• _SUPPLIED PASSAGE_

----

My husband and I were married for 4 years when we found out that I was expecting our first child. No, we didn't wait 4 years, which felt like an eternity, on purpose. We tried everything we could to conceive our first child. We tried natural methods by timing my cycle and using ovulation tests. When that didn't work in our favor, we decided to speak to a specialist. We went through the process of blood work, sperm analysis, ultrasounds and scans, and endless evaluations. I felt drained physically and mentally ... to say I was exhausted would be an understatement. The one thing a person feels like a woman should be able to do, I couldn't seem to conquer. Most people think that concept would come easy, in retrospect it does, for most couples. However, the reality is that natural conception does not happen so easily for others.
The battles that I faced every month for 4 years was the hardest fight I ever had to take on. I suffered approximately 7 miscarriages, 1 stillbirth, and I had 3 false positives home pregnancy tests.
The hardest thing about a miscarriage is the receiving confirmation of pregnancy, all to feel a void that's so empty, it hurts emotionally than it does physically. My stillbirth happened in 2012, when I was 24 weeks pregnant. At the 20-week milestone, I finally thought, "this is it." I was happy to share the news and cherish the months to come. Four weeks later, I was suddenly saddened when I felt cramps in my lower abdomen that become increasingly painful. I went to the ER and the on-call OB (Obstetrician) gave me the news - "we aren't able to detect a heartbeat." I only remember feeling numb, and unable to process any information.
Over the next 3 years we continued to try to conceive with both naturally, and with medical intervention. For 1 year, we tried to naturally conceive but my husband and I were without knowledge regarding what questions to ask. I decided to talk to my husband about seeing a specialist. It was a little difficult to ignore the radio advertisements for local, highly recommended fertility clinics. We called and set up our appointment to speak with the consultant. The process started very quickly. We made our appointments to complete blood work at the lab. Once the results we received in the fertility clinic, I was called in for an intrauterine ultrasound, and my husband for a sperm analysis. The results from my ultrasound were heartbreaking. I found out that the D&Cs were not complete, I had polyps in my uterus, and the doctor cut the wall of my uterus which left scar tissue. The fertility specialist was able to remove the scar tissue and polyps - which had to be tested for cancer cells and help give us a greater chance to successfully conceive. After 1.5 years of fertility treatment, we didn't have a term pregnancy. All we had to show for was 7 miscarriages and 3 false positive tests. Emotionally we were drained and prayed for a miracle.

----

• _ABOUT THIS EXERCISE_
Repeat, word for word, the portion of the account of trying to conceive that runs from "The battles that" up to and including "process any information.".

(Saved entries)

----

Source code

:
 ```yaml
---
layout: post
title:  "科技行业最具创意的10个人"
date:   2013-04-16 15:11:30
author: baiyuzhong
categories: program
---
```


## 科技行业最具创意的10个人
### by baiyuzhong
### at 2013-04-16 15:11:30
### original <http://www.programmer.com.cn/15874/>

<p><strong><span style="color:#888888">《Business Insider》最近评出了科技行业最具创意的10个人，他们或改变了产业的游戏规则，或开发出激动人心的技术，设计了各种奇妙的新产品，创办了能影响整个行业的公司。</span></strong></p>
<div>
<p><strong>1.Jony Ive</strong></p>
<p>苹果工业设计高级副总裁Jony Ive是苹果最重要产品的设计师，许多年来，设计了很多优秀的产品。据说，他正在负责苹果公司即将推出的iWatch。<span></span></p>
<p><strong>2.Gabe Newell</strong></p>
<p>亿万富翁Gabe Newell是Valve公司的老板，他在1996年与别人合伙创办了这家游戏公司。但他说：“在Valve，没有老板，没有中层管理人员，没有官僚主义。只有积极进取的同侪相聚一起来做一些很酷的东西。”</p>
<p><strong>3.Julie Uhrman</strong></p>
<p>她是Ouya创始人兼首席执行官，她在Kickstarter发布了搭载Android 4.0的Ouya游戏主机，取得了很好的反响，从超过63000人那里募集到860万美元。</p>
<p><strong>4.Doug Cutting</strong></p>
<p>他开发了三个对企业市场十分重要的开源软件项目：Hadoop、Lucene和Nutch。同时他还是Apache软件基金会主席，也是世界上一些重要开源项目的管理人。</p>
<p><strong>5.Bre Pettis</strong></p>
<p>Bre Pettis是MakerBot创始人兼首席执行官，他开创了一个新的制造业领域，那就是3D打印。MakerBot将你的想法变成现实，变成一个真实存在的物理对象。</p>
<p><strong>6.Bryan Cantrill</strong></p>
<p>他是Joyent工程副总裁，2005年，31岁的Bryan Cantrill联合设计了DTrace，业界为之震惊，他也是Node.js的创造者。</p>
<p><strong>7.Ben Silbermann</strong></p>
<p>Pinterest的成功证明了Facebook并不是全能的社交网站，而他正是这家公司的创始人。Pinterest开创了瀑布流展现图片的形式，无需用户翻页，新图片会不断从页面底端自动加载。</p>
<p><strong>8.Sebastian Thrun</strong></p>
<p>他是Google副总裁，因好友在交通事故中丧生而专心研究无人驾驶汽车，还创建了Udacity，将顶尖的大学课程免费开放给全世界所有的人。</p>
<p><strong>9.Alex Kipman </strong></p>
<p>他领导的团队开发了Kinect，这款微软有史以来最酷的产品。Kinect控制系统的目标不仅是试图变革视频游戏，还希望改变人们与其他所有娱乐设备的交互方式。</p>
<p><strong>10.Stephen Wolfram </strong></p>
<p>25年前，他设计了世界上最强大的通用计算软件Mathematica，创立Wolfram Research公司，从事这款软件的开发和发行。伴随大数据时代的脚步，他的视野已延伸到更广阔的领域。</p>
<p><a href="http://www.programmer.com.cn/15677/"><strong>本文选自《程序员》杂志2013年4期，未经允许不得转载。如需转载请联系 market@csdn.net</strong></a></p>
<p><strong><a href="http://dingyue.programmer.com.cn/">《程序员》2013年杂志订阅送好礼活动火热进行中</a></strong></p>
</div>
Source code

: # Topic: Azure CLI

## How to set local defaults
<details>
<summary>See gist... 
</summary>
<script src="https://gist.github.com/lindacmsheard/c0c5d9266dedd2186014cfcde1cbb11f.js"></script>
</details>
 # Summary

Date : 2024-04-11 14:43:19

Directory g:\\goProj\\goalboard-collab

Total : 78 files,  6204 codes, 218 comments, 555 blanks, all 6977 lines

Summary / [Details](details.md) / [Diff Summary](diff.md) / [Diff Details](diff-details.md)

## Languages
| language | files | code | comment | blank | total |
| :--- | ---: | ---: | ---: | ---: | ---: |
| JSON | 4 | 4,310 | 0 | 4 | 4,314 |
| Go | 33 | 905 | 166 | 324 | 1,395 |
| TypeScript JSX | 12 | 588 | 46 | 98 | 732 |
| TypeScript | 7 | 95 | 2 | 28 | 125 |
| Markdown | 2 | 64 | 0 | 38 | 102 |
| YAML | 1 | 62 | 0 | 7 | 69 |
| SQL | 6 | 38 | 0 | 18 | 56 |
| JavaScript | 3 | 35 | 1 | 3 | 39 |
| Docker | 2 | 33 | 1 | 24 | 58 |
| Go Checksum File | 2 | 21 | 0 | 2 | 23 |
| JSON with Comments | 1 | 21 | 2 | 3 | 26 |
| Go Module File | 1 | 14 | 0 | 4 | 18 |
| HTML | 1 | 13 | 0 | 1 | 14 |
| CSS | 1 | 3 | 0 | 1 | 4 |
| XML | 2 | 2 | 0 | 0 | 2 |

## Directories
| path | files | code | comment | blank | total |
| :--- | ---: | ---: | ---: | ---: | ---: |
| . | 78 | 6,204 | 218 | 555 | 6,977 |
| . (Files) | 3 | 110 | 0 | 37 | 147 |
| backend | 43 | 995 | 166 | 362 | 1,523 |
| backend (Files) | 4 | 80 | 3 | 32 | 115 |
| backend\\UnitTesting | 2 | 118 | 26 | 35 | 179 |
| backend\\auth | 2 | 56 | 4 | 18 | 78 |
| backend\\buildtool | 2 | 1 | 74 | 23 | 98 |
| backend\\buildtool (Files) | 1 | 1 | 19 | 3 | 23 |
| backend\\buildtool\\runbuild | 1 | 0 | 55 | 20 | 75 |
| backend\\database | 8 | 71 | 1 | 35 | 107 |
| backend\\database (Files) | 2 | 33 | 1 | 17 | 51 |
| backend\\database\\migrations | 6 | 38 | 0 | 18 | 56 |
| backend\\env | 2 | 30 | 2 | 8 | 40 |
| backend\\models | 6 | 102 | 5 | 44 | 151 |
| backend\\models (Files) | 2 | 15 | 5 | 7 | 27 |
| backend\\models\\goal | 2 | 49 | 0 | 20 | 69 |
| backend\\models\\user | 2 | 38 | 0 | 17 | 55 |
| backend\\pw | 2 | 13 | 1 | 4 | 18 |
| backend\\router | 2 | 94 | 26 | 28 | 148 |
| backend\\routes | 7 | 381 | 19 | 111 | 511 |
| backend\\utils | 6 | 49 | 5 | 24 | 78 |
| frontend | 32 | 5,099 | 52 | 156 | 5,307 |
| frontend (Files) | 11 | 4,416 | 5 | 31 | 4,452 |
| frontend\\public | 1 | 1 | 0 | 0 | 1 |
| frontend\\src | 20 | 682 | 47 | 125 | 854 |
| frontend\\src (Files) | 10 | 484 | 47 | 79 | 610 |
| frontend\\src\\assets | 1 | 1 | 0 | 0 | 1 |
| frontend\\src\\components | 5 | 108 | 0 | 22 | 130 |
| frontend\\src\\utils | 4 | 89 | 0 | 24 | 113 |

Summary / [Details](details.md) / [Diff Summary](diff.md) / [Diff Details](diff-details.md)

----

• _EXERCISE RESULT_
The battles that I faced every month for 4 years was the hardest fight I ever had to take on. I suffered approximately 7 miscarriages, 1 stillbirth, and I had 3 false positives home pregnancy tests.
The hardest thing about a miscarriage is the receiving confirmation of pregnancy, all to feel a void that's so empty, it hurts emotionally than it does physically. My stillbirth happened in 2012, when I was 24 weeks pregnant. At the 20-week milestone, I finally thought, "this is it." I was happy to share the news and cherish the months to come. Four weeks later, I was suddenly saddened when I felt cramps in my lower abdomen that become increasingly painful. I went to the ER and the on-call OB (Obstetrician) gave me the news - "we aren't able to detect a heartbeat." I only remember feeling numb, and unable to process any information.